-- EXERCISE --
Copy out, unchanged, the lines of the entries below that fall between the line containing "common name: White ash" and the line containing "genus: Crucibulum", with both of those lines included.

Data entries

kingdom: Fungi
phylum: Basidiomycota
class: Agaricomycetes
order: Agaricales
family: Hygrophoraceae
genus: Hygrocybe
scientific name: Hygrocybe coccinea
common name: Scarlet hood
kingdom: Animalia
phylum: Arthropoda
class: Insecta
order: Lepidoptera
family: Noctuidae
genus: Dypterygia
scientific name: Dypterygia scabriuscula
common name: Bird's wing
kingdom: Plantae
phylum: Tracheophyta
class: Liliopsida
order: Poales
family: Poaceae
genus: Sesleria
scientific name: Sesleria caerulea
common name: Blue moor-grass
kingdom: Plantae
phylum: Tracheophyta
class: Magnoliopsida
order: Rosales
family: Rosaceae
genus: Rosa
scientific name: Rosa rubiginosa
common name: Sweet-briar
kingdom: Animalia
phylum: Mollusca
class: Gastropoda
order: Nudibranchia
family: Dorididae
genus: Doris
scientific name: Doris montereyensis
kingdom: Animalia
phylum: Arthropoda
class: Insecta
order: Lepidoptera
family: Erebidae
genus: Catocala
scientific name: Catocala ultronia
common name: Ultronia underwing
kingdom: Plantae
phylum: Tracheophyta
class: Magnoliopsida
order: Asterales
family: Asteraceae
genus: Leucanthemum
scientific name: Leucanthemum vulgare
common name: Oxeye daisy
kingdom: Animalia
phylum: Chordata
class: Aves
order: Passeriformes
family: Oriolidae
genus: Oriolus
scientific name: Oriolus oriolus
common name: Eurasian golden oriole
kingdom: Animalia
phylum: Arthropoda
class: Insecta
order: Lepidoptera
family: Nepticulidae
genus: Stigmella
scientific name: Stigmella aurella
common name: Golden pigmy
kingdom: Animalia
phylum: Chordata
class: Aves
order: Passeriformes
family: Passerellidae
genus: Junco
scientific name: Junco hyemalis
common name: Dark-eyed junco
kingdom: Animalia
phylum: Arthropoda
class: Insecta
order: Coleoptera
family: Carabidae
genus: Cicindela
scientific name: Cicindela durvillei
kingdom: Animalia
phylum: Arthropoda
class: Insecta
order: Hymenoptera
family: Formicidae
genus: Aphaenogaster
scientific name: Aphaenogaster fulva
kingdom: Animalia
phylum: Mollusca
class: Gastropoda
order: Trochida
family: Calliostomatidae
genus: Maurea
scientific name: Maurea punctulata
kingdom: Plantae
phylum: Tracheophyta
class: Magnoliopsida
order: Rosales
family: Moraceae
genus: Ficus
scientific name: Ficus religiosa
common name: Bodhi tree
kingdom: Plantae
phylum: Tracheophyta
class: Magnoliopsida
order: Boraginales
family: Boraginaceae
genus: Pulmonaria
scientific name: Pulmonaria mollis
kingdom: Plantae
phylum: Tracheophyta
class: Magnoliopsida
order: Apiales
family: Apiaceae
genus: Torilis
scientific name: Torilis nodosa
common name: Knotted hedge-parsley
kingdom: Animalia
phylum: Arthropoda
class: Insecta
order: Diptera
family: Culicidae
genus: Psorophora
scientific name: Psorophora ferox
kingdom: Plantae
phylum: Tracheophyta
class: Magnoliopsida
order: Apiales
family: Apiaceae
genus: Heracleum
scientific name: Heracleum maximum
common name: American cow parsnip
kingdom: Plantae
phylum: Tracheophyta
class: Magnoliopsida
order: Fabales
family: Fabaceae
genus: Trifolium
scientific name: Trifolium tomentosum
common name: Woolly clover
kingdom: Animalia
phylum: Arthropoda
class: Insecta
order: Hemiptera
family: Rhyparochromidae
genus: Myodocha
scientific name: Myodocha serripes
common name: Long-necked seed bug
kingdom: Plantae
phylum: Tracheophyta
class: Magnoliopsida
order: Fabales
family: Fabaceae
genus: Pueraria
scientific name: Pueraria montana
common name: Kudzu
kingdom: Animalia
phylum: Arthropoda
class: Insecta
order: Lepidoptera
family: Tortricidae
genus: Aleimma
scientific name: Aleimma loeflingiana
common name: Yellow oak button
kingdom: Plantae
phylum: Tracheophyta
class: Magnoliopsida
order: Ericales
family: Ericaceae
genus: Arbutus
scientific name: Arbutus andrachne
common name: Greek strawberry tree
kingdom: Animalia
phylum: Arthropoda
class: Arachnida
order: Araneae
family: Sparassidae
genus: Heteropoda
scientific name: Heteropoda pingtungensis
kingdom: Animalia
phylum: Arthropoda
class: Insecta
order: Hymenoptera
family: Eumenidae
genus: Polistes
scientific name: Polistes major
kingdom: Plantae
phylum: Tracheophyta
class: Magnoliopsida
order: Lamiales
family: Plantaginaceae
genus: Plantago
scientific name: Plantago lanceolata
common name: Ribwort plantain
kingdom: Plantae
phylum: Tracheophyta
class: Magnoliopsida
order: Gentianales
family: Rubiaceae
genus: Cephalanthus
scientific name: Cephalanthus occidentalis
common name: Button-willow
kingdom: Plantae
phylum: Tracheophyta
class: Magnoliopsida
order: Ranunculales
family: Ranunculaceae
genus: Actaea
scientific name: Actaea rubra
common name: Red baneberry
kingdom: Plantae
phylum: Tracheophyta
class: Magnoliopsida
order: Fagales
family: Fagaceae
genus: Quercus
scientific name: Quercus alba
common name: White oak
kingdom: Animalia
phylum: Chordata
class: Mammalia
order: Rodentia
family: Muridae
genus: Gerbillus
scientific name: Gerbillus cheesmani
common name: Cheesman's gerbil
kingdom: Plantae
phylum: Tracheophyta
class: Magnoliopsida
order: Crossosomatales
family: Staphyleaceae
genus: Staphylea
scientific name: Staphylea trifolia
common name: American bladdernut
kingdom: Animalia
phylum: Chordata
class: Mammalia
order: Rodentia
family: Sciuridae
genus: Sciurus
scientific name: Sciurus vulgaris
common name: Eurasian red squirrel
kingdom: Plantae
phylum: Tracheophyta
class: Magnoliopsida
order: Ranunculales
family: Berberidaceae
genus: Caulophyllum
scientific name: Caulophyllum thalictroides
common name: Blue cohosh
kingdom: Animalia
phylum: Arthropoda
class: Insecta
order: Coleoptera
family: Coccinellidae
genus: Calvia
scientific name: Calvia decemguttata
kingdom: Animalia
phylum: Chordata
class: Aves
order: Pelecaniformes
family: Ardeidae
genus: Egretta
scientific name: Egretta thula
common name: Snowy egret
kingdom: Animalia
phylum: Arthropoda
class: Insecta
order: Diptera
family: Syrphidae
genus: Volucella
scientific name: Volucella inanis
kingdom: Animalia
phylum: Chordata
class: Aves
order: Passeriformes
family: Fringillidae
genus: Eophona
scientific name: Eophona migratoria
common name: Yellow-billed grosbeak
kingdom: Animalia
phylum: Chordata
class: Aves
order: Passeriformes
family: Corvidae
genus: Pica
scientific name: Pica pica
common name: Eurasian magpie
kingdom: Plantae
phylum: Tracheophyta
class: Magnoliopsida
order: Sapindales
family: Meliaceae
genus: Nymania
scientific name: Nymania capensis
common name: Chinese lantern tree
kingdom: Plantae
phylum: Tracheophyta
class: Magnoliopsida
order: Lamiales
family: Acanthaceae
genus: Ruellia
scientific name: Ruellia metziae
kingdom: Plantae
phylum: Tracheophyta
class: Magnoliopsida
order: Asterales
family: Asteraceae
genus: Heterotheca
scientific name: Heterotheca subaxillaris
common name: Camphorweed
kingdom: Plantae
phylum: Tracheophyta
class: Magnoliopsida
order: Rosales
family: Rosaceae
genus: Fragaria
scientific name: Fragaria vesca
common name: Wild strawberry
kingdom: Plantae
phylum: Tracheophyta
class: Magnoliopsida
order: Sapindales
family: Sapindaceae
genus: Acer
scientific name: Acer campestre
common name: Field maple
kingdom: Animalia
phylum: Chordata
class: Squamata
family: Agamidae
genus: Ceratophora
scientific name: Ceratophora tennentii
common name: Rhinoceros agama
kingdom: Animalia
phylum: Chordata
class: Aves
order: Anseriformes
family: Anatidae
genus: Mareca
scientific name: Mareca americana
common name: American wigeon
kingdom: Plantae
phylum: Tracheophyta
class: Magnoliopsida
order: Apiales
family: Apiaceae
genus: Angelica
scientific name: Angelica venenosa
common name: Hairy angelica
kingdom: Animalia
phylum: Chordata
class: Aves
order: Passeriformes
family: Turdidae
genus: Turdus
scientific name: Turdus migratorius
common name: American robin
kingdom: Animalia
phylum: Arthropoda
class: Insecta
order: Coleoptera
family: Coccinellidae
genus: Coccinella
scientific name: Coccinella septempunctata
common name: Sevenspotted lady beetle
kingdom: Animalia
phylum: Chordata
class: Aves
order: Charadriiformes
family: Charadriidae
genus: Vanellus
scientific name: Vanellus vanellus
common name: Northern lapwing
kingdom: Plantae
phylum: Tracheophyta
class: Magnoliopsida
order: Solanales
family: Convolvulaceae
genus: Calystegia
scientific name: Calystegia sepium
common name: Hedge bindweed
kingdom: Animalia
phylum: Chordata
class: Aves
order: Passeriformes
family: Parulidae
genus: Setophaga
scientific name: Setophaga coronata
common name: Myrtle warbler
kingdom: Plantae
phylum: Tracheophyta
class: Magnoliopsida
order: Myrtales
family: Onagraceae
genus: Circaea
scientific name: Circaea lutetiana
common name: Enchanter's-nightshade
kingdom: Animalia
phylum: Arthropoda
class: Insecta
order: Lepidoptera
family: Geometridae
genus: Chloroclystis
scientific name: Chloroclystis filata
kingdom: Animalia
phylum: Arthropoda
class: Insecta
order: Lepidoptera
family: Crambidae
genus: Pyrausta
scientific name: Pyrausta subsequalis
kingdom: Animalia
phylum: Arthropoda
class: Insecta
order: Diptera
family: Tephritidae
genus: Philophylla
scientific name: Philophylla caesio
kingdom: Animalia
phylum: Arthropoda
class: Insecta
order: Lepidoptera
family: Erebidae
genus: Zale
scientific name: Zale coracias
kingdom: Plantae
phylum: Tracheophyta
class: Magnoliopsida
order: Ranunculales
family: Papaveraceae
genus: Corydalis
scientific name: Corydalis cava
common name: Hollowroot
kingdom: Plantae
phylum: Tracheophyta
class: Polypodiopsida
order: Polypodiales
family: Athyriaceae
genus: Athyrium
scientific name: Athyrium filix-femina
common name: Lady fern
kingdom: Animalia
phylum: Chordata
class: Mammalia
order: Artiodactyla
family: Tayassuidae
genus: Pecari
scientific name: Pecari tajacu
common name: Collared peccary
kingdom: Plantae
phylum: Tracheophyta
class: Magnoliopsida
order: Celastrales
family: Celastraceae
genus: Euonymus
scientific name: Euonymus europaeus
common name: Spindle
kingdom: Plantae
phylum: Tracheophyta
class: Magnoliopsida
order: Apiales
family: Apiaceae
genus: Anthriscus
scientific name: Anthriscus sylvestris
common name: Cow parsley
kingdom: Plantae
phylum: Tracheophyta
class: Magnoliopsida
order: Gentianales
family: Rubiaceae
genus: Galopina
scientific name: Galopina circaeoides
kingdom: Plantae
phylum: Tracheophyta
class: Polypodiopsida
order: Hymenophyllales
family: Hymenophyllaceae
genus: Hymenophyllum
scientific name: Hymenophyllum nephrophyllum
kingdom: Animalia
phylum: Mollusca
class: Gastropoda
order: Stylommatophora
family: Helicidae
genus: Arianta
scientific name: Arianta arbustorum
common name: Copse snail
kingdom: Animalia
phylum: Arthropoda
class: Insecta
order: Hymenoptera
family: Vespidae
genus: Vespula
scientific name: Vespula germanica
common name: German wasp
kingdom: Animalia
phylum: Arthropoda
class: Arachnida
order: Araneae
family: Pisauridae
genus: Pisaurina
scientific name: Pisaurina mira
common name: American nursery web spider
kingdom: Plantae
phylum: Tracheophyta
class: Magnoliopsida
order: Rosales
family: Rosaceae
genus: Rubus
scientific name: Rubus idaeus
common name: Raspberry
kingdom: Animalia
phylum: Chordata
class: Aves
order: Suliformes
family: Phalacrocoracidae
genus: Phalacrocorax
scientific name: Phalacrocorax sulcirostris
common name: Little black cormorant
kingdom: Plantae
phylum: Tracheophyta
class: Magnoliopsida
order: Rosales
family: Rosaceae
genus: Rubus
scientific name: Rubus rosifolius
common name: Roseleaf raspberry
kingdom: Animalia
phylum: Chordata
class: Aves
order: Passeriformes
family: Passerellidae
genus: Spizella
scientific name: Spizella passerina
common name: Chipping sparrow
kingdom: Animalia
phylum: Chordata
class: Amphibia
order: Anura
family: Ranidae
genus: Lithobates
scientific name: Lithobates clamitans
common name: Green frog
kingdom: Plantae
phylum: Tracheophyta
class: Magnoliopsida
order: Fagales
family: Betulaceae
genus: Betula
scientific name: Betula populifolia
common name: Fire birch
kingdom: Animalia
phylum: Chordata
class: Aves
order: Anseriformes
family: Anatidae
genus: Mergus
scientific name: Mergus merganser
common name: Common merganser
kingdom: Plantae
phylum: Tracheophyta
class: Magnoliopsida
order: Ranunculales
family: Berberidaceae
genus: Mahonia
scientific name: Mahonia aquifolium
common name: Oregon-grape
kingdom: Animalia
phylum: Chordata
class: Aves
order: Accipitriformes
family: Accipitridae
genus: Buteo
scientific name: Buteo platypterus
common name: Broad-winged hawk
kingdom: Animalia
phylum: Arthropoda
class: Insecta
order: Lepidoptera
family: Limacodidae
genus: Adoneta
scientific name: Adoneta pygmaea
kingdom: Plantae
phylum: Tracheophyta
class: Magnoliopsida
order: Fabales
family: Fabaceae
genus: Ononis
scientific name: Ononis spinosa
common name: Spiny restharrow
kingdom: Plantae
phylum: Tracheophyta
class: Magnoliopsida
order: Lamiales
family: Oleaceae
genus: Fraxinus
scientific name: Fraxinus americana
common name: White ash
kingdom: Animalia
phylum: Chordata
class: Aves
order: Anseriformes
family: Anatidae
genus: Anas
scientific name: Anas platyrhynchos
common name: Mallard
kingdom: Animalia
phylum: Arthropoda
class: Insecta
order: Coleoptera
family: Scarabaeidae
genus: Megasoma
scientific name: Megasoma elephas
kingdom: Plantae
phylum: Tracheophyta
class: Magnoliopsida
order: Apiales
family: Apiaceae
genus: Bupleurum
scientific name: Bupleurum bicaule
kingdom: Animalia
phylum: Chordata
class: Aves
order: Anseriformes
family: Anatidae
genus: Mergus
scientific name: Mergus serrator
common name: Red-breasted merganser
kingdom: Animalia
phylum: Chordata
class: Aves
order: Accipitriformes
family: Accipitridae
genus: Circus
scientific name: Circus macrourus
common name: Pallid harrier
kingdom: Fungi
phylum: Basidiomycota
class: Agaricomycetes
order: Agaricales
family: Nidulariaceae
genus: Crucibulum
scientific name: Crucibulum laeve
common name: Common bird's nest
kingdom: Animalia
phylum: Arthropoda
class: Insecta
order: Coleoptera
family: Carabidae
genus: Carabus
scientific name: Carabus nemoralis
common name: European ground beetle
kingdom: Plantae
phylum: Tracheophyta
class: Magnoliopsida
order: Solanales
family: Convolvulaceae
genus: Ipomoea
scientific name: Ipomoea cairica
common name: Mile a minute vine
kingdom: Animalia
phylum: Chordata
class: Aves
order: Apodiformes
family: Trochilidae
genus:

-- COMPLETE RESPONSE --
common name: White ash
kingdom: Animalia
phylum: Chordata
class: Aves
order: Anseriformes
family: Anatidae
genus: Anas
scientific name: Anas platyrhynchos
common name: Mallard
kingdom: Animalia
phylum: Arthropoda
class: Insecta
order: Coleoptera
family: Scarabaeidae
genus: Megasoma
scientific name: Megasoma elephas
kingdom: Plantae
phylum: Tracheophyta
class: Magnoliopsida
order: Apiales
family: Apiaceae
genus: Bupleurum
scientific name: Bupleurum bicaule
kingdom: Animalia
phylum: Chordata
class: Aves
order: Anseriformes
family: Anatidae
genus: Mergus
scientific name: Mergus serrator
common name: Red-breasted merganser
kingdom: Animalia
phylum: Chordata
class: Aves
order: Accipitriformes
family: Accipitridae
genus: Circus
scientific name: Circus macrourus
common name: Pallid harrier
kingdom: Fungi
phylum: Basidiomycota
class: Agaricomycetes
order: Agaricales
family: Nidulariaceae
genus: Crucibulum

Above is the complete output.